Filling out a uniform hazardous waste manifest is complex and the person who does it needs to be knowledgeable and competent.

The EPA’s guide to filling out a manifest can be found here.

What about e-Manifests?

It’s also possible to submit electronic manifests. To do that, you have to:

You can sign up to receive information about e-Manifests from the EPA by sending a blank email to: eManifest-subscribe@lists.epa.gov.

Electronic manifests can be obtained, prepared, signed and transmitted electronically using any device, including mobile devices.

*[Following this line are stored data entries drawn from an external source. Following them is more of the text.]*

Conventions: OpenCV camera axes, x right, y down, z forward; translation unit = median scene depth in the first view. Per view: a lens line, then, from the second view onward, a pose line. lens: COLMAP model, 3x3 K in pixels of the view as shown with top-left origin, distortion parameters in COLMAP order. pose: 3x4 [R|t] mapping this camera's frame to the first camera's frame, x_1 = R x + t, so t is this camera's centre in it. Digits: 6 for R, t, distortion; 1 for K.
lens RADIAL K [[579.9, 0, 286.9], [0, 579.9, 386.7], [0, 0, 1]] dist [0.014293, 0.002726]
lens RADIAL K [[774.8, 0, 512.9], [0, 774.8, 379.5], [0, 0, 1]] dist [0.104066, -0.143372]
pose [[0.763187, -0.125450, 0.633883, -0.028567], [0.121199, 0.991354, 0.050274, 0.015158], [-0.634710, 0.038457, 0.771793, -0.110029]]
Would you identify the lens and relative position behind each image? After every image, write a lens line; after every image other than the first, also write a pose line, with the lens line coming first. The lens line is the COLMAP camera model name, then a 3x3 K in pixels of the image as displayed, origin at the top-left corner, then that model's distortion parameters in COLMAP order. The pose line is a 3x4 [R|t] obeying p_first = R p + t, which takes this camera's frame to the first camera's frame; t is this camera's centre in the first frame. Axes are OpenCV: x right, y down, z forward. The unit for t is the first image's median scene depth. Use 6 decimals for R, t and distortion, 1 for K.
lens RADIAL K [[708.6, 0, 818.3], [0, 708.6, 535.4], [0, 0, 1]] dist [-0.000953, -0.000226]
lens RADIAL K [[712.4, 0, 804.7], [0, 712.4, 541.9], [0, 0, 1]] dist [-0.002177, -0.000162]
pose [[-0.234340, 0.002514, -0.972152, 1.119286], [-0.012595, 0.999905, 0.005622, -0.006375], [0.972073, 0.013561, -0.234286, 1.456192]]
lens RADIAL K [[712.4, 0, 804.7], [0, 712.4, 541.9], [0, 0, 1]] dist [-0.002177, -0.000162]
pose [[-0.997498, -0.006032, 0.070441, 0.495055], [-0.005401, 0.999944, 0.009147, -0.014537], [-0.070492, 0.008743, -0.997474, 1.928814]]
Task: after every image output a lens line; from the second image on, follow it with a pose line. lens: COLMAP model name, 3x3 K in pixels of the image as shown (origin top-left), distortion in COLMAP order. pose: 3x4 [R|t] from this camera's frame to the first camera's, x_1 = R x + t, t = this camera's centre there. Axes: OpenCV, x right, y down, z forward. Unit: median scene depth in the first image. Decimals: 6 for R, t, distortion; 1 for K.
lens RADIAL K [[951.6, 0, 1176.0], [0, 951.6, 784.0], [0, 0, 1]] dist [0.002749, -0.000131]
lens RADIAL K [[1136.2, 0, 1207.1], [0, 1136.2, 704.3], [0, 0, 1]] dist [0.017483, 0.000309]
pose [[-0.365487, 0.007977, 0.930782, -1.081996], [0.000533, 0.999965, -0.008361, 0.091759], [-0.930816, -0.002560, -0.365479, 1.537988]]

If you’re signed up for e-Manifests, you can also use a hybrid approach using both electronic and paper manifests. If you do this, the manifest is obtained and prepared as an electronic manifest. When the initial transporter arrives on site, the transporter presents the generator with a printed copy of the electronic manifest, and both sign it by hand so that the generator can retain this copy as their initial manifest copy. From here on in, the hybrid manifest is processed by the transporter, subsequent waste handlers, and the e-Manifest system as an electronic manifest.

What happens if you fill out a manifest incorrectly?

Filling out a waste manifest can earn you serious penalties. These come in three layers.

First, there are the fines for filling in boxes on the form incorrectly. If your writing goes over the lines, you can be fined $25 per infraction. $25 isn’t a huge sum, but there are 19 boxes on the manifest to be filled in by hand. That gives you the chance to lose $475 on each manifest! It pays to fill them out carefully.

Second is the fine for having an unauthorized person sign the manifest. If someone who isn’t certified to sign the manifest signs it, their company gets an $8,500 fine.

And finally, there are the fines for supplying false, misleading or incorrect information. Each waste stream must have a complete profile, including the appropriate codes for waste containers, waste types, and weights. These fines are not set in advance according to a schedule, but they can run into hundreds of thousands or more.

What happens when manifests contain false information?

When United States Sugar pled guilty to RCRA and RCRA-related criminal charges, including illegally transporting hazardous waste without using a manifest at all as well as other charges, the company was fined $3,750,000. When the International Petroleum Company of Delaware did something similar in 2017, they had to pay a $1,300,000 fine and $2,200,000 restitution to the City of Wilmington, North Carolina.

These are high-profile cases, and most fines don’t reach these figures. In each case, other wrongdoing was also involved. But the EPA seeks civil and criminal penalties, including against signors and company executors, under a patchwork of environmental regulations, including those covering manifest use. Whether it’s a $25 fine for missing the box, or a multimillion headline case, it pays not to get it wrong.

Takeaways

  • The person who signs waste manifests needs to be trained, competent and reliable. Make sure to keep training records as proof. They have your company’s financial security in their hands, as well as their own civil and criminal liability.
  • Filling out a waste manifest correctly is a complex task that requires knowledge of all the systems that play into it — state and federal waste codes, state regulations, and more, as well as the contents of the shipment.
  • Waste manifests impose reporting and record-keeping responsibilities on every party in the chain from waste generation through transportation to final disposal.
  • Filling out a manifest incorrectly can lead to serious penalties.